Text provided
— begin —

Seniors finally know what being on the verge of graduation feels like

Graduation. Commencement. Julie Andrews. Then we’re out of here.

Four (or more) years of college have gone by for us seniors, and it really is hard to believe. Yesterday we were nervously congregating in the dorm hallways, getting used to the food and workload and starting to make CU home. Now we are the seniors following in the footsteps of those already gone, and it’s our turn to leave this place we have made home.

President Bruce Benson addresses the graduates at Spring Commencement on May 11th, 2012. (James Bradbury/CU Independent File)
President Bruce Benson addresses the graduates at Spring Commencement on May 11th, 2012. (James Bradbury/CU Independent File)

The grad checklist is easy: Apply to graduate, pass your finals, buy that expensive cap and gown and walk to Folsom Stadium for a speech meant to inspire you about the real world — a place apart from Thirsty Thursdays, hungover Friday lectures and a world where the majority of the population is made up of 20-somethings.

Like I said, the checklist is easy. But being mentally and emotionally prepared for departure is another checklist more complicated. Will this be a time in life to look back on with fondness and pride? Will it be one of those life experiences to tell the kids, if you have them? Or will it be an experience that you hope to forget with age?

Though these questions are worth asking, I do not think there is as much pressure with the memory of college as there is with the memory of high school. If the tagline for high school is so often, “the best years of my life,” what is it for college?

For some, CU might be where best friends, spouses or scholastic passion were found. For others, maybe it was just a stepping stone toward more education. It could even be a lesson that more education is not financially worthwhile. Maybe it is a place where friends were made and lost, where passion was created and then transformed into something unexpected.

— end —

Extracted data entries
— begin —

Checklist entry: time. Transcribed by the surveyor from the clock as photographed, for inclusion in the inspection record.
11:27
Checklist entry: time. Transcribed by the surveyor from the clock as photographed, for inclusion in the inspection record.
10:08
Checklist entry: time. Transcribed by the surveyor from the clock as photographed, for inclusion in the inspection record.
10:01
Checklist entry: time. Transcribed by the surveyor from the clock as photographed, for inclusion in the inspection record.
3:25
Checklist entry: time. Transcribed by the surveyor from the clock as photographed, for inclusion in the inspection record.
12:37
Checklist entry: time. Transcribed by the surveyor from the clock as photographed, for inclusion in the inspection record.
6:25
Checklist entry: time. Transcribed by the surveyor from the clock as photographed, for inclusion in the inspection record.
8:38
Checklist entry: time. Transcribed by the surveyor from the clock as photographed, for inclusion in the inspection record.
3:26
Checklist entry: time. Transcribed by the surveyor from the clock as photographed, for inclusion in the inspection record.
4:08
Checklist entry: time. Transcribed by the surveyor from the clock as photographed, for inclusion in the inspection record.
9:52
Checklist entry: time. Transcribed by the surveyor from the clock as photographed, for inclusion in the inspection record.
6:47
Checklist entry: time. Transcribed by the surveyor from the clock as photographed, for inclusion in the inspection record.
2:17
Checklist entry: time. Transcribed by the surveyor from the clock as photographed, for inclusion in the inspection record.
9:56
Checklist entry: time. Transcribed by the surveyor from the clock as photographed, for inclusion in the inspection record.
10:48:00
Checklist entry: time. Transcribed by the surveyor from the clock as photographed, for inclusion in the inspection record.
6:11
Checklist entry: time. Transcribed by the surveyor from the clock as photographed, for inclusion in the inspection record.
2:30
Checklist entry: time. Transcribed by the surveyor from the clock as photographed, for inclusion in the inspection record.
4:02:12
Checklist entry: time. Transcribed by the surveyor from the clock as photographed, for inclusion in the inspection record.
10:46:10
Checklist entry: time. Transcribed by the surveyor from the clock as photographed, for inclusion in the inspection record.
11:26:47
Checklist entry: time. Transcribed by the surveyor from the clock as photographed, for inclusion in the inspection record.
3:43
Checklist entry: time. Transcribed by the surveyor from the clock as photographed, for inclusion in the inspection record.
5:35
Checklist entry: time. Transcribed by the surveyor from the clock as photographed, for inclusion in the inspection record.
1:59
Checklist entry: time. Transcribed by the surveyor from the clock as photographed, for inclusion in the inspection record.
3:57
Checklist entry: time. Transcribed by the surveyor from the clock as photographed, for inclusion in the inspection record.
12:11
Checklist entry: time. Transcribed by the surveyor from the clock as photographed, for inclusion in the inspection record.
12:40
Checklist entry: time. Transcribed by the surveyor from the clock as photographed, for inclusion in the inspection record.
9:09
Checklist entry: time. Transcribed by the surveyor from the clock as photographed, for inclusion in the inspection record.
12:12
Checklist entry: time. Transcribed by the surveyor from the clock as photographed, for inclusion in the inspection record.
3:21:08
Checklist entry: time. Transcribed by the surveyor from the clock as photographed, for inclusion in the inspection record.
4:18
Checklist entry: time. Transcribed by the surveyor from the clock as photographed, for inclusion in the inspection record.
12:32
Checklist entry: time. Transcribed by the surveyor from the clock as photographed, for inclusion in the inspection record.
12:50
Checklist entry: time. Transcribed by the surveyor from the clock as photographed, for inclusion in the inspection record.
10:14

— end —

Exercise requirements
Decide whether each statement below agrees with the text on seniors nearing graduation, answering yes or no and quoting the deciding words of the text. 1. The grad checklist includes buying a cap and gown. 2. The writer thinks the memory of college carries more pressure than the memory of high school. 3. The writer describes being mentally and emotionally prepared for departure as the easy checklist.

Answer to this exercise
1. Yes: "buy that expensive cap and gown"
2. No: "I do not think there is as much pressure with the memory of college as there is with the memory of high school."
3. No: "But being mentally and emotionally prepared for departure is another checklist more complicated."